Par dernières conclusions signifiées le 7 septembre 2022, le Directeur général des finances publiques demande à la cour, au visa des articles 803 et 907 du code de procédure civile de :



- ordonner la révocation de l'ordonnance de clôture du 12 septembre 2022,

- confirmer le jugement du tribunal judiciaire de Paris du 29 janvier 2021 (RG 18/04962) ;

- juger le rappel bien fondé ;

- débouter M. [B] de toutes ses demandes, fins et conclusions ;

- condamner M. [B] au versement d'une somme de 3 000 euros au titre de l'article 700 du code de procédure civile ;

- condamner M. [B] aux entiers dépens de première instance et d'appel.






SUR CE,



Sur la demande de rabat de l'ordonnance de clôture



Il sera fait droit à la demande de rabat de l'ordonnance de clôture du 12 septembre 2022 et la cour prononcera une nouvelle clôture à la date du 10 octobre 2022.









Sur l'absence de signature des conclusions du conseil de l'administration fiscale



Monsieur [B] expose que les conclusions d'avocat communiquées à l'appelant le 2 août 2022 par Me [U] [H] ne sont pas signées par leur auteur mais par l'inspectrice des finances publiques [V] [W], pour le Directeur régional des finances publiques de sorte qu'elles sont irrecevables.

Ceci étant exposé, cette demande n'est pas reprise au dispositif des écritures du conseil de Monsieur M. [B] de sorte que la cour n'est pas saisis en application de l'article 954 du code de procédure civile qui dispose que la cour n'est saisie que des prétentions figurant au dispositif des écritures des parties.
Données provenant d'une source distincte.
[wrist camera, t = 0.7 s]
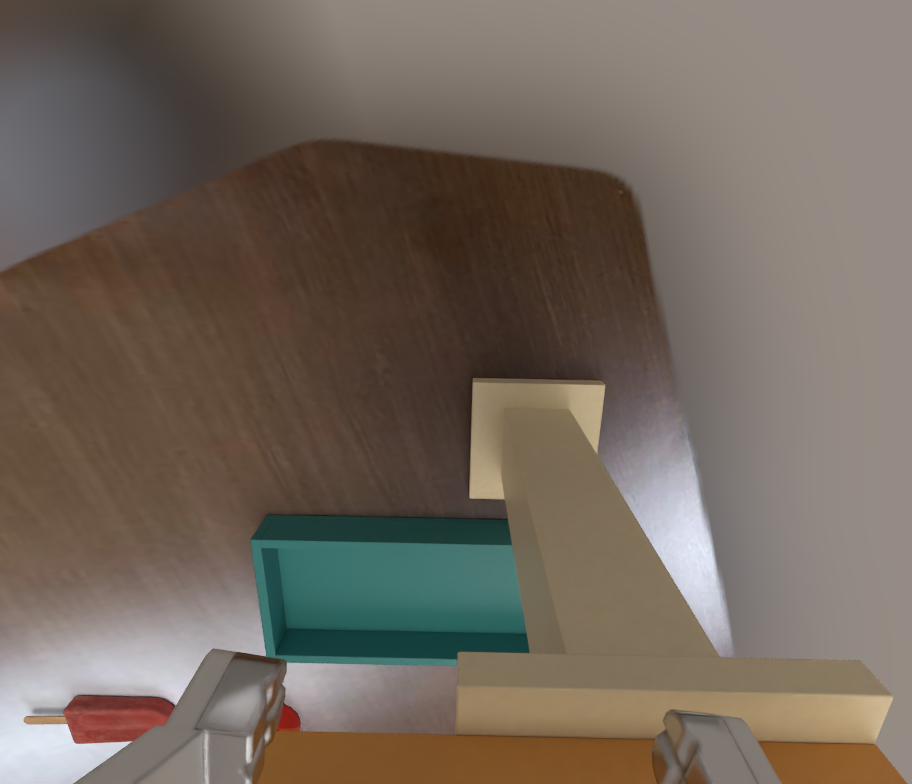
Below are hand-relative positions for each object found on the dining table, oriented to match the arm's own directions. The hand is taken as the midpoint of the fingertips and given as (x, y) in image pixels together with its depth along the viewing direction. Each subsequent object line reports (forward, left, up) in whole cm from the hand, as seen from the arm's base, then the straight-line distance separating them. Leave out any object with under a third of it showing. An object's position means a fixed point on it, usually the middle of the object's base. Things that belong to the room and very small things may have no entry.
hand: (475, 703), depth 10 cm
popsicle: (+25, -46, -29) cm, 59 cm away
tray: (+18, -10, -28) cm, 35 cm away
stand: (+8, +3, -28) cm, 30 cm away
Il convient de souligner, en tout état de cause que les conclusions ont été régulièrement signifiées par Maître [H] par RPVA.



Sur la régularité de la procédure d'imposition





Monsieur [B] soutient que la procédure d'imposition est irrégulière, au motif que l'administration n'a fondé la rectification de la valeur vénale du Château de Groussay, sur aucune des méthodes d'évaluation reconnues par la Cour de cassation, qui s'imposent à elle en matière d'ISF et notamment la méthode des comparables. Il fait valoir que le prix retenu est celui obtenu par le jeu de l'offre et de la demande dans un marché réel, affirmant par là la nécessité de déterminer la valeur vénale des immeubles par comparaison avec des cessions en nombre suffisant de biens intrinsèquement similaires.



Il soutient que la circonstance que le château de Groussay est classé monument historique ne suffit pas à rendre impossible l'évaluation par comparaison car il est prévu par la jurisprudence dans ce cas d'appliquer un abattement sur la valeur des biens qui ont cette contrainte ; qu'il n'est pas non plus nécessaire, dans la recherche de comparables, d'accorder un effet discriminant à l'appellation de type château, qui ne constitue pas un élément déterminant du prix de vente d'une propriété, étant souligné que bien des maisons n'ayant pas l'appellation de château se vendent aussi cher, voire plus cher, que des châteaux. Il fait valoir que le vérificateur n'a pas nié l'existence de comparables, mais seulement l'existence de comparables dans la base Mérimée ; que la jurisprudence considère qu'un monument classé est un monument comme un autre, affecté d'une sujétion particulière qui justifie une décote.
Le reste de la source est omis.